• [Work order] Word for word, transcribe the data below from the line with "沿岸順, 塩屋浦: 34 -> 54" to the line with "33: 96.6 -> 96.85", keeping both of those lines.

◇ ◇ ◇ ◇ ◇

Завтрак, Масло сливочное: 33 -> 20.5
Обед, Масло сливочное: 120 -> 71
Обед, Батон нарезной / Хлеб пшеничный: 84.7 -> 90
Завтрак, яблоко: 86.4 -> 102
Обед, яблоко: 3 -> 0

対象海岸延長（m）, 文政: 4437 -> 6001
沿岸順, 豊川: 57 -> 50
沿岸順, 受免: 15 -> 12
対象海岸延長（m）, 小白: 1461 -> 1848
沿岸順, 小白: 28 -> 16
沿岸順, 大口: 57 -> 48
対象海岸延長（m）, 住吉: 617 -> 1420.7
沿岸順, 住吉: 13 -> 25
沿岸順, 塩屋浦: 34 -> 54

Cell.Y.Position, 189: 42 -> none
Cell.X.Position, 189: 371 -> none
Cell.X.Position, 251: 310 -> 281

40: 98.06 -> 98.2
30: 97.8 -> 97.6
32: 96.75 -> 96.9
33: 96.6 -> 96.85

◇ ◇ ◇ ◇ ◇

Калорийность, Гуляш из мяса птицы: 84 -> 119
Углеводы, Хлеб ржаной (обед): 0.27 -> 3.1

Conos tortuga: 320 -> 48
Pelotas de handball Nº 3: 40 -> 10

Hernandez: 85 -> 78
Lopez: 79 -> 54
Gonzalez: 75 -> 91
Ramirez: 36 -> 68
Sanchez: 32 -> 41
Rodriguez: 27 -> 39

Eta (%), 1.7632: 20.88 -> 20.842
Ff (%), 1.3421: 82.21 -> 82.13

◇ ◇ ◇ ◇ ◇

• [The completed task]
沿岸順, 塩屋浦: 34 -> 54

Cell.Y.Position, 189: 42 -> none
Cell.X.Position, 189: 371 -> none
Cell.X.Position, 251: 310 -> 281

40: 98.06 -> 98.2
30: 97.8 -> 97.6
32: 96.75 -> 96.9
33: 96.6 -> 96.85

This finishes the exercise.